Cardiac arrhythmias: caution in patients with bradycardia, AV block, or those on beta‑blockers.

Dosing

Patient Group	Initial Dose	Titration	Max Daily Dose	Notes
Adults	10 mg PO once daily	Increase by 10 mg every 4 weeks	40 mg	Start in morning to minimize nocturnal hypotension.
Elderly (>65 yrs)	5 mg PO once daily	Increase by 5 mg every 4 weeks	30 mg	Monitor orthostatic BP.
Renal impairment (CrCl 30–59 mL/min)	10 mg PO once daily	10 mg every 8 weeks	20 mg	Adjust reduction if CrCl < 30 mL/min.

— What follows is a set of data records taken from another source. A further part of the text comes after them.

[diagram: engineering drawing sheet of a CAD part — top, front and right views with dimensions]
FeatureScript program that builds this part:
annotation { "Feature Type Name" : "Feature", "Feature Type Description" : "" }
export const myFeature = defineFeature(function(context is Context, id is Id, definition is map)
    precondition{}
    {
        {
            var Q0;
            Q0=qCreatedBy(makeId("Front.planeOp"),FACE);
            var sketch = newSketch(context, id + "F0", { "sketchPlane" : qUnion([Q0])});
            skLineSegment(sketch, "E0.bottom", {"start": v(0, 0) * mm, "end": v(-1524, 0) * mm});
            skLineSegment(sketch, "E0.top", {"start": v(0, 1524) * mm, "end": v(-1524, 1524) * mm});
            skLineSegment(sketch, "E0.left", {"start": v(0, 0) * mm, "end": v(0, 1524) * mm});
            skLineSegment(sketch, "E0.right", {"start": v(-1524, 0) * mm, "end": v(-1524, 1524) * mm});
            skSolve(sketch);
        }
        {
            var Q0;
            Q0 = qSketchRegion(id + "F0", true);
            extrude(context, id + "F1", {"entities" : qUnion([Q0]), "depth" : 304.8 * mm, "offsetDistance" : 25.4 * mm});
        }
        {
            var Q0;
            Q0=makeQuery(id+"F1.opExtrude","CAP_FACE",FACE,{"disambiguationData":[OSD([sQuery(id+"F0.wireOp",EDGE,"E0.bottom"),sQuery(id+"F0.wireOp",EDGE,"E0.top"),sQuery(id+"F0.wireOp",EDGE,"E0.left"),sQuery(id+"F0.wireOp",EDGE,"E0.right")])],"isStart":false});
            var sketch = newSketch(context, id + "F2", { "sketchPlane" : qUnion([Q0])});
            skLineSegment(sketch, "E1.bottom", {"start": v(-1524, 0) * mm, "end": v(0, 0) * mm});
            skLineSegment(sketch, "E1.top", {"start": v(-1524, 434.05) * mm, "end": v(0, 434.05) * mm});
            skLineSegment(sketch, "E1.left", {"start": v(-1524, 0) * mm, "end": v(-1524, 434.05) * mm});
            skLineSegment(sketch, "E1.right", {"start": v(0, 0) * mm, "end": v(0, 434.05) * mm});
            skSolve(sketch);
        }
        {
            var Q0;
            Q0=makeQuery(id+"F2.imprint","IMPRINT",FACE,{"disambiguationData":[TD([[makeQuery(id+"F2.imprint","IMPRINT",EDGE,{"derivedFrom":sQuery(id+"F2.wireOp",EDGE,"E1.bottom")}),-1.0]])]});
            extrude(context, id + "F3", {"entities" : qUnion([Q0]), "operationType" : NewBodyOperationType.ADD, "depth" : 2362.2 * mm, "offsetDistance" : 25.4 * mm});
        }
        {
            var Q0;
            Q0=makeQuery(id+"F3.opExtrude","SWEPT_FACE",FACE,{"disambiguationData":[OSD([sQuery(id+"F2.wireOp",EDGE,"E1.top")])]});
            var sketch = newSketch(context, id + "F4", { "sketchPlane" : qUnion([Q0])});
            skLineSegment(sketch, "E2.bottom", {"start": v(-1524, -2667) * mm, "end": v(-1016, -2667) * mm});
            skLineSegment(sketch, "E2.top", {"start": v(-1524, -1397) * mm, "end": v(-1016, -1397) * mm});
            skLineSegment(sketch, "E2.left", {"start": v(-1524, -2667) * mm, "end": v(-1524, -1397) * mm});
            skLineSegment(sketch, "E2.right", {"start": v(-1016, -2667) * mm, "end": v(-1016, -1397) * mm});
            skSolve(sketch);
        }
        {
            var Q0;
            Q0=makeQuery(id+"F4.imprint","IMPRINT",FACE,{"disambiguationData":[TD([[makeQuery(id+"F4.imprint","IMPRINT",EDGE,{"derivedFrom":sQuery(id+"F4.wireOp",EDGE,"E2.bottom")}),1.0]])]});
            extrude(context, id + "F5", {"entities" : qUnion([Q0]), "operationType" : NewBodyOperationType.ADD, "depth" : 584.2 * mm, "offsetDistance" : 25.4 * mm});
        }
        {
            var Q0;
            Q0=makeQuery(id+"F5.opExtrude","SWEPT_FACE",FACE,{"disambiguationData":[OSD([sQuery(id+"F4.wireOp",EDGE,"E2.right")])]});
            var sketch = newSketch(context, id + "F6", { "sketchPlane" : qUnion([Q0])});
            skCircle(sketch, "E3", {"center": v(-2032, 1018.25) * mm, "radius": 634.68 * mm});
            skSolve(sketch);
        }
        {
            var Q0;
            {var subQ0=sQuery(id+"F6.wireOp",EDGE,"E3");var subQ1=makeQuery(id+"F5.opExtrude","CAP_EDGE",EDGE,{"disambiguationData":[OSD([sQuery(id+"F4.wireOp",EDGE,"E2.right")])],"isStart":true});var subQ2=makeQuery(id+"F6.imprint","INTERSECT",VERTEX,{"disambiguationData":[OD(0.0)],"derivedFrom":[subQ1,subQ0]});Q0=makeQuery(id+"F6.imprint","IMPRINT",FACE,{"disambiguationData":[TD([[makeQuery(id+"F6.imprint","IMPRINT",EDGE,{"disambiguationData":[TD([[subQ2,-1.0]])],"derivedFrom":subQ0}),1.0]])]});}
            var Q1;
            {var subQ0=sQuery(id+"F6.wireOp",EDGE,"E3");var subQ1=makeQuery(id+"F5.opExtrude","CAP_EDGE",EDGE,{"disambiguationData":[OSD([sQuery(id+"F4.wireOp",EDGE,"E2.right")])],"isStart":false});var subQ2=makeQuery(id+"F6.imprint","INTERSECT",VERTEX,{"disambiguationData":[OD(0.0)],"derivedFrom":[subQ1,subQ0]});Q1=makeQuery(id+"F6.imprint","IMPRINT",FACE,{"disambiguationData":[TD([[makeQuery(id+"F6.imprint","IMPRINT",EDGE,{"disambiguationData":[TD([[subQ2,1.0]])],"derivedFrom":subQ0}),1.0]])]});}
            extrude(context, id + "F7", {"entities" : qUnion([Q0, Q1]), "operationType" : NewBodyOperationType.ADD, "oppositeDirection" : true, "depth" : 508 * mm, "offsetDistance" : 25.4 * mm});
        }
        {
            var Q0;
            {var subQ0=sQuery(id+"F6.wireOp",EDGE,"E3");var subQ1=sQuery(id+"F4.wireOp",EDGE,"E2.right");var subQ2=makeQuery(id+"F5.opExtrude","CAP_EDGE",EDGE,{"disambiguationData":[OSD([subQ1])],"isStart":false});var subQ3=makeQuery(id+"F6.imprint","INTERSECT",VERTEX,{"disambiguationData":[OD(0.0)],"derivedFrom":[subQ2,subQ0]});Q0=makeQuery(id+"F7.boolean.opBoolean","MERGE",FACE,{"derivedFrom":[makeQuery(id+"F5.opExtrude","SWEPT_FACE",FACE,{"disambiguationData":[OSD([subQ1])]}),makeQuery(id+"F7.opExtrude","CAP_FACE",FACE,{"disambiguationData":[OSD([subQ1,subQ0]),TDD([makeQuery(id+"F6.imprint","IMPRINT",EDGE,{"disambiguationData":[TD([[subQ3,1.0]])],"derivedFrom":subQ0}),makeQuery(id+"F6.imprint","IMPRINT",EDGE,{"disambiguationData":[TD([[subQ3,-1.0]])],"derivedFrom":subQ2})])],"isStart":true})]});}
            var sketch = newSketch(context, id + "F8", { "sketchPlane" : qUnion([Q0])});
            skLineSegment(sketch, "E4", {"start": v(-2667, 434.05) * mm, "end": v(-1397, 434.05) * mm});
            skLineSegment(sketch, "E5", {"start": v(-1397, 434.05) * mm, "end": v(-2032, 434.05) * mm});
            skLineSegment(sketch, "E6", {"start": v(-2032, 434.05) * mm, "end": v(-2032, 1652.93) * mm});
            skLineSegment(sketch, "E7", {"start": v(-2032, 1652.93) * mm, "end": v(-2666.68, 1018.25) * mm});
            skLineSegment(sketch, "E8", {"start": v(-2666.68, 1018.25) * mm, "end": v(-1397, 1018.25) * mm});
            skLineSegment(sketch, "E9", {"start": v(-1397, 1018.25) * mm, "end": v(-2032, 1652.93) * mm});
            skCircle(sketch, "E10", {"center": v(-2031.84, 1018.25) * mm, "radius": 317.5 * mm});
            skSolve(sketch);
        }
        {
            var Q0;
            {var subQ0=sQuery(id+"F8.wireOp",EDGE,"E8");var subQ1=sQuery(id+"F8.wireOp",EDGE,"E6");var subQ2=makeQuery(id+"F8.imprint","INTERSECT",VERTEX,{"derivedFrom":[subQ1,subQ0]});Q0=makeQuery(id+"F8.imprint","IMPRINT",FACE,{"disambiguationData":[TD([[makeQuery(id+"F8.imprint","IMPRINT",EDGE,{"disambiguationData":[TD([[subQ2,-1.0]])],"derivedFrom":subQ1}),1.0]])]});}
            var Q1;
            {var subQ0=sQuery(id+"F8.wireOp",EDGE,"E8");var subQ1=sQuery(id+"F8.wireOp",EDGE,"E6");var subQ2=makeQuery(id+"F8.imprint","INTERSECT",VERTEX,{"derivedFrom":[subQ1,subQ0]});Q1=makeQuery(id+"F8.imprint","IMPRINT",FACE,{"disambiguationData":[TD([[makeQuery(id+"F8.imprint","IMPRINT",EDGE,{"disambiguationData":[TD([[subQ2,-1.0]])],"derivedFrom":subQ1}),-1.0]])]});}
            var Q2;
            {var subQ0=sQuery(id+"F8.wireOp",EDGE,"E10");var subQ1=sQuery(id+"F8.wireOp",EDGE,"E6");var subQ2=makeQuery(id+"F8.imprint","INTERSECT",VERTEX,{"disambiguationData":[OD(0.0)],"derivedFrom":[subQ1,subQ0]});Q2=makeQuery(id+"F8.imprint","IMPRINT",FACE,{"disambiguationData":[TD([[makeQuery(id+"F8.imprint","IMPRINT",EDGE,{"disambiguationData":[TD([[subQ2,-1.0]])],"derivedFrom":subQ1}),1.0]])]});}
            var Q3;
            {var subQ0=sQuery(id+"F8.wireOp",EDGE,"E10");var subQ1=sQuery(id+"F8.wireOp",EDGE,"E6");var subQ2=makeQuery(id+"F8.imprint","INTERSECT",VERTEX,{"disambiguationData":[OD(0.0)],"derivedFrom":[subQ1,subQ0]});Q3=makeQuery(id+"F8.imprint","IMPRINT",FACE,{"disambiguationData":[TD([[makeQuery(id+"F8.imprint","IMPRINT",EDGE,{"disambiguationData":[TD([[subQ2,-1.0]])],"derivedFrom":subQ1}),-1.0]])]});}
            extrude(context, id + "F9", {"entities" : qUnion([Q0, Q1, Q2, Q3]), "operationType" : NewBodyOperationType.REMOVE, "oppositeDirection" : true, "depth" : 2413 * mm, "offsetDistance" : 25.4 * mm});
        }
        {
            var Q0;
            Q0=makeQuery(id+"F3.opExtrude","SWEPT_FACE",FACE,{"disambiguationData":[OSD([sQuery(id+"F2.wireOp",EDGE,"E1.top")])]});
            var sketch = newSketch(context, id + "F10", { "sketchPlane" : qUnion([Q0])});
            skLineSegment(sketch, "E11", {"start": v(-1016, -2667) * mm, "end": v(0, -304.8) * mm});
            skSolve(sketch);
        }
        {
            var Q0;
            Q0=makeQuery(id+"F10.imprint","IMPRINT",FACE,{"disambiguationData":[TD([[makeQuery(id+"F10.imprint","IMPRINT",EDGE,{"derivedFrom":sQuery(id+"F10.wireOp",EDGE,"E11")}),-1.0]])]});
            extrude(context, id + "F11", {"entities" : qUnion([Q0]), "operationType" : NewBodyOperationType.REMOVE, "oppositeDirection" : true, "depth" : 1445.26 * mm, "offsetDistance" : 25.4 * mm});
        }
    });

• Administration: With or without food; if taken with high‑fat meals, postpone next dose to avoid blunting platelet function.
• Missed dose: Skip and resume next scheduled dose; do not double until next dose.

Adverse Effects

Common
Headache, dizziness, and mild flushing (30 %).
Orthostatic hypotension (10 %).
Peripheral edema (5 %).
Serious
Severe hypotension → syncope or falls (rare).
Hyperkalemia (> 5.5 mmol/L) in patients on ACEI/ARB (3 %).
Hepatotoxicity (↑ ALT/AST > 3× ULN) (1 %).
Angioedema (0.5 %).

Monitoring

Blood pressure: Twice daily, first morning & bedtime.
Heart rate/orthostatic vitals every 2 weeks until stable.
Renal & hepatic panels at baseline, 4 weeks, then every 6 months.
Serum potassium: baseline, 2 weeks, then monthly while on ACEI/ARB.
Liver function tests: baseline, 1 month, then every 3 months.
Adverse reactions: report any severe dizziness, edema, or signs of liver injury.

Clinical Pearls

Combination therapy: Initiating Diastat concurrently with a low‑dose diuretic mitigates reflex tachycardia and enhances antihypertensive potency.
Rho‑kinase inhibition → protective against vascular remodeling in hypertensive patients with metabolic syndrome, potentially lowering future cardiovascular events.
Avoid concomitant vasodilators (e.g., nitrates, nitroprusside) in the first two weeks to prevent additive hypotension.
Adjust dose in the elderly: Even a 5‑mg increase can precipitate falls; consider splitting the dose if orthostatic drops occur.
Drug interaction with statins: Co‑administration with rosuvastatin increases diastat exposure; monitor for rhabdomyolysis.
Pregnancy consideration: Use a strict patient counseling program; if unavoidable, pair with a high‑dose antihypertensive (e.g., labetalol) under OB‑specialist supervision.

--
• Diastat is a next‑generation vasodilator with a dual‑mechanism profile tailored for complex hypertensive patients. Proper titration, vigilant monitoring, and awareness of drug interactions unlock its full therapeutic potential while minimizing risk.